Author: Courtney Garcia.
This is a guest post and does not represent the views of CheckPoint. Courtney’s blog site can be found here.
In the previous article we talked about: how media psychologists categorize silly media, and serious media as Hedonic and Eudaimonic media. We laid out the different emotions and reactions each media type provokes from us.
We also summarized the positive effects, of watching/playing Hedonic (silly) media such as: improved mood, recovery from stress, and an increased appreciation of the present moment.
Here we will continue to explore the positive effects of serious (Eudaimonic) media, and the importance of balancing our consumption of both:
Now, What Do We Get from Eudaimonic Media
These media are the kind of stuff we can tell our friends/family about. They’re deep, thoughtful, and emotionally complex. It’s a little tough to watch, or play them all the time. When we’re in a good mood, when stress levels are a little low. When we’re craving an emotional build up and release, we might reach for these games.
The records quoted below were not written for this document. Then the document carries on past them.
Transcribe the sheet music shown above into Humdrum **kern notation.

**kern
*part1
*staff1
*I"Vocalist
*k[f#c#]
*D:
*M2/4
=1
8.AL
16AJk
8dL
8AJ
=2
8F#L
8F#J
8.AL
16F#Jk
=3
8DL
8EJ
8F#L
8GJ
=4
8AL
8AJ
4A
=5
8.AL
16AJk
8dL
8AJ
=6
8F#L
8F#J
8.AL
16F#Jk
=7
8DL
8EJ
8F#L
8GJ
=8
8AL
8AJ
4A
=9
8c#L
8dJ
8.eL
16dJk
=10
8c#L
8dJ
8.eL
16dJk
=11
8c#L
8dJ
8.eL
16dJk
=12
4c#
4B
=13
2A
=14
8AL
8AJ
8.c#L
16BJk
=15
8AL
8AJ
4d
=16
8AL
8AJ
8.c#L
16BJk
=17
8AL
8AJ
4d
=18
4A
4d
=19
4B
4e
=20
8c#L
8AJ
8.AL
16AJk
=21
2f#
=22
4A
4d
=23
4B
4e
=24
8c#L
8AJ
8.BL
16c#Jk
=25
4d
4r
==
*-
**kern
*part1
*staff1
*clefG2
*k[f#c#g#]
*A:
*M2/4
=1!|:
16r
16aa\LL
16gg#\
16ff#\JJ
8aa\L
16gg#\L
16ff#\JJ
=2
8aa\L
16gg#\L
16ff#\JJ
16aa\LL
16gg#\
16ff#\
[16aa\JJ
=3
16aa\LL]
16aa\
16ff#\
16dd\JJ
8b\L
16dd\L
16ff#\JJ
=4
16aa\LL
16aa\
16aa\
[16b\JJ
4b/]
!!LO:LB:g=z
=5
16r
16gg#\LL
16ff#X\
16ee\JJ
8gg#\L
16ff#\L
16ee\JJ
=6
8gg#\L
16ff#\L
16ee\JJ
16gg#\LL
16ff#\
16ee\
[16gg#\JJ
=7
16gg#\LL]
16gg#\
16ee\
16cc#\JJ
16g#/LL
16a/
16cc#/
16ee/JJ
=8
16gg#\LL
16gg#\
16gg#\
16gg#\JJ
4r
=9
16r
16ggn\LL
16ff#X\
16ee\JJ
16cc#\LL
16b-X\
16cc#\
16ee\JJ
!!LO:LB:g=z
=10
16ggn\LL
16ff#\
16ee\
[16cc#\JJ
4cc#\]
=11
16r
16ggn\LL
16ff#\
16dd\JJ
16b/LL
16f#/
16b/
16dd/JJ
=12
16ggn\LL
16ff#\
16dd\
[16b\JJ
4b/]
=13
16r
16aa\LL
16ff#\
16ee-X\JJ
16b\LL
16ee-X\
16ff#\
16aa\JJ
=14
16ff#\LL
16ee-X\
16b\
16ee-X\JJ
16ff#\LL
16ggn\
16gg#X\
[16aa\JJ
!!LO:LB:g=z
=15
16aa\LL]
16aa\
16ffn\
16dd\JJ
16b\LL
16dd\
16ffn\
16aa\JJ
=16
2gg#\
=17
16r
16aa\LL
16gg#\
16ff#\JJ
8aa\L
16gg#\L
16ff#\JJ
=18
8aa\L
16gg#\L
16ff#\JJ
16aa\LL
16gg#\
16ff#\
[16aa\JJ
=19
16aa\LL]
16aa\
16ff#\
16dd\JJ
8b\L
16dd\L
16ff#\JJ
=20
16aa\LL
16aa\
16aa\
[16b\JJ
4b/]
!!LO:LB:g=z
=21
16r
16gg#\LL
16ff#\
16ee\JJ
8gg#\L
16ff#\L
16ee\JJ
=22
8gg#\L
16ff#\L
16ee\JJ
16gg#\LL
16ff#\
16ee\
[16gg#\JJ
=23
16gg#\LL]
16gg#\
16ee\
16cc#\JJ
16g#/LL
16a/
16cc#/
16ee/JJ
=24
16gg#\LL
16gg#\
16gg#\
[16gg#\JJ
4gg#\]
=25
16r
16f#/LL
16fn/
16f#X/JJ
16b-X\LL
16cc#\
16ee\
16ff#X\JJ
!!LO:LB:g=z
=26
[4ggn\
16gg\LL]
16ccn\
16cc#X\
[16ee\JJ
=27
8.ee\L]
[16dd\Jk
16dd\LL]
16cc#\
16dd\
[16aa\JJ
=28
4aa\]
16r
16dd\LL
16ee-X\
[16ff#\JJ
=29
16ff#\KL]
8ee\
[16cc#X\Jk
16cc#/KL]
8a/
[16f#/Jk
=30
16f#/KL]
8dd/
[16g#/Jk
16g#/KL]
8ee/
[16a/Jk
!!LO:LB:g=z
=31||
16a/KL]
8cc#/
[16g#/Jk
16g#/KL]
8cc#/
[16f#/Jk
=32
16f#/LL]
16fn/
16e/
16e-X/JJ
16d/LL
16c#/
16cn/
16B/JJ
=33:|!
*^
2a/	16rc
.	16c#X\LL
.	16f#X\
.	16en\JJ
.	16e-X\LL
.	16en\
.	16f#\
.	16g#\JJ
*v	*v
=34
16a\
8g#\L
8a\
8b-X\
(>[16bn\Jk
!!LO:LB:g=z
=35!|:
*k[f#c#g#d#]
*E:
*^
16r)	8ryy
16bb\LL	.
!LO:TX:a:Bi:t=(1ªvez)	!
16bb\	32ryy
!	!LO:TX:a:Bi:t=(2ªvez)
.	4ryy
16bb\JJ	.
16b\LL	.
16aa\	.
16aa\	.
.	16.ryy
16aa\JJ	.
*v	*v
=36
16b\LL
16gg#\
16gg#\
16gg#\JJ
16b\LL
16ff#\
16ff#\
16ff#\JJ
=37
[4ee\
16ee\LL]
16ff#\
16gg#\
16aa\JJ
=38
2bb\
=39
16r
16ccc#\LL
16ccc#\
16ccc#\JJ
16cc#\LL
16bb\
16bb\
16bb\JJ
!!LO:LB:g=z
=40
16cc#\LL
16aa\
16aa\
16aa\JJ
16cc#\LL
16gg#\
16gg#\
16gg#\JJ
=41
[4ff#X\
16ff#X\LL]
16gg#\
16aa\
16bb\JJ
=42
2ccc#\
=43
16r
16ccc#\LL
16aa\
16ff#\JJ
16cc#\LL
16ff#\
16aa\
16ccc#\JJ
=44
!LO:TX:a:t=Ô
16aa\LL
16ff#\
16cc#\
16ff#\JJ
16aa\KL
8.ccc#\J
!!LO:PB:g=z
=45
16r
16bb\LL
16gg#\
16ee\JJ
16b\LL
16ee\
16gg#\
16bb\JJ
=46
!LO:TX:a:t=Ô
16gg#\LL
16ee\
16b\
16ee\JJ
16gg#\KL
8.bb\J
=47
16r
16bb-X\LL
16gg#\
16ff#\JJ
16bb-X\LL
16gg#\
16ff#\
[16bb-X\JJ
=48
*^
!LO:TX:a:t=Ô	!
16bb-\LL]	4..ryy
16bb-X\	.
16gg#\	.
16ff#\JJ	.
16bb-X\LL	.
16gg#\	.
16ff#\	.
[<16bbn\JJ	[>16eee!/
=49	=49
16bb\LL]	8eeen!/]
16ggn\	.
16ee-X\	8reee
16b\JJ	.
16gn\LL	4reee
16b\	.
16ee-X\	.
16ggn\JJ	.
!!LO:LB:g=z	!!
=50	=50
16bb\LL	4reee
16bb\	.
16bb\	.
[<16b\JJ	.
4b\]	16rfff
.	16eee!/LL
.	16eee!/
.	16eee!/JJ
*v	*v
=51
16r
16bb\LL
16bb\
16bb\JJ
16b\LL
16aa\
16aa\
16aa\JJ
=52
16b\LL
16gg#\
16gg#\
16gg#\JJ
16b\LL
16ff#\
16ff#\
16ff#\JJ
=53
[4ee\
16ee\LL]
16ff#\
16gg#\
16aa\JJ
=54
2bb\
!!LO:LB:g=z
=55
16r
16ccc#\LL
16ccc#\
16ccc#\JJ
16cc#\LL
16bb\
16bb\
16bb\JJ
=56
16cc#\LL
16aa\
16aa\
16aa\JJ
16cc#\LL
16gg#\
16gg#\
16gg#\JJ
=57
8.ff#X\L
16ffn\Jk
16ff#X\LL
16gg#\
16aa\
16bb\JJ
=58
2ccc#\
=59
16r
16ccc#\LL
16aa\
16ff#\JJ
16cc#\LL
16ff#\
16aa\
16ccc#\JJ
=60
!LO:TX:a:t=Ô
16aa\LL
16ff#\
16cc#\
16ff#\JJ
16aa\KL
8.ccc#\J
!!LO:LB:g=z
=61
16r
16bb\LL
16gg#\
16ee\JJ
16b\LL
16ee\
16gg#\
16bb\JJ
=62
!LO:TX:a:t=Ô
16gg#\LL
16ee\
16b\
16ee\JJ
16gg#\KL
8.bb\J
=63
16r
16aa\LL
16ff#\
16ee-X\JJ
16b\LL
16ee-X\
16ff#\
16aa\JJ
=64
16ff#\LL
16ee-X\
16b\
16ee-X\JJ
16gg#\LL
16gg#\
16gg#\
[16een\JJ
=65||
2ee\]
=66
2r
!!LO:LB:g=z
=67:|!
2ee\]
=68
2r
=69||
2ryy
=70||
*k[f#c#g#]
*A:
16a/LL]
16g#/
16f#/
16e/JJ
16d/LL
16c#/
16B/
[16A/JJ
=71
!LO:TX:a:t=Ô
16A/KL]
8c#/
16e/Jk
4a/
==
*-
(Again, titles that would be categorized as Eudaimonic, would be like Bioshock, The Last of Us, SOMA, Life is Strange, Telltale Games, Dear Esther, and Hellblade: Senua’s Sacrifice.) According to Huta’s research, these games benefit us by inspiring “feelings of meaning, self-connectedness, elevation, accomplishments, and interest/engagement/flow” (pg. 18, Huta).
Engaging with eudaimonic media and experiencing these feelings has been shown to help us grow as people. According to Bandura’s Social Cognitive Theory, by playing through and absorbing the emotional stories we find in these games, or other forms of media, we are vicariously learning how to overcome similar obstacles and how to become more resilient in our everyday lives. (Nabi and Prestin, pg. 59)
This explains why sometimes, after finishing a really intense narrative-driven game, we can feel changed and can even approach certain topics in real life differently. We might have been “playing” a game, but we were also exercising our empathy muscles, learning more about life obstacles and emotional regulation, in the face of negative events.
A Balanced Diet of Both Improves Well-Being
There is always something as too much of a good thing. Yes, both Hedonic and Eudaimonic media can be helpful, but Huta explains that we can have too much of either. For example, if we never play Eudaimonic media and instead spend all of our media time (which, be honest, could be several hours a day) on Hedonic content, we’d start to notice some negative side effects. This works in reverse, as well.
As Huta explains, overuse of Hedonic entertainment might derail into “addiction, chronic escapism, destructive impulsivity, selfishness, antisocial behaviour, greed, excessive consumerism” (p.14). Excessive consumption of even the respectable Eudaimonic content “might derail into a workaholic lifestyle, exhaustion, excessive self-sacrifice, overthinking things, excessive theorizing and loss of practicality, losing touch with one’s body, being paralysed by existential angst.” (p. 14)
Further into her research, Huta suggests that instead of spending too much time trying to feel good with Hedonic games or feeling too deeply with Eudaimonic games, we actually need to find a balance in order to regulate our long-term well-being. In fact, research found that “people who pursue both Hedonic and Eudaimonic entertainment have higher degrees of well-being than people who pursue only one or the other.” (p. 19, Huta)
Knowing all this, it might be easier for us to sit easy with our media choices. Watching silly romcoms and playing ridiculous games isn’t a waste of time, it’s one half of the coin. Those titles help us decompress, recover, and live in the moment. When we’re ready, we will return to the serious, respectable stuff. For the sake of our well-being, we need to remember, to be mindful of our media choices and keep an eye on balance. This is so we don’t neglect our emotional or psychological needs.
Huta, Veronika. (2015). An overview of hedonic and eudaimonic well-being concepts. In L. Reinecke, M. B. Oliver, The Routledge Handbook of Media Use and Well-Being, (14-28). Abingdon, UK: Routledge.
Nabi, Robin and Prestin, Abby. (2016). The Tie that Binds: Reflecting on Emotion’s Role in the Relationship between Media Use and Subjective Well-Being. In L. Reinecke, M. B. Oliver, The Routledge Handbook of Media Use and Well-Being, (51-60). Abingdon, UK: Routledge.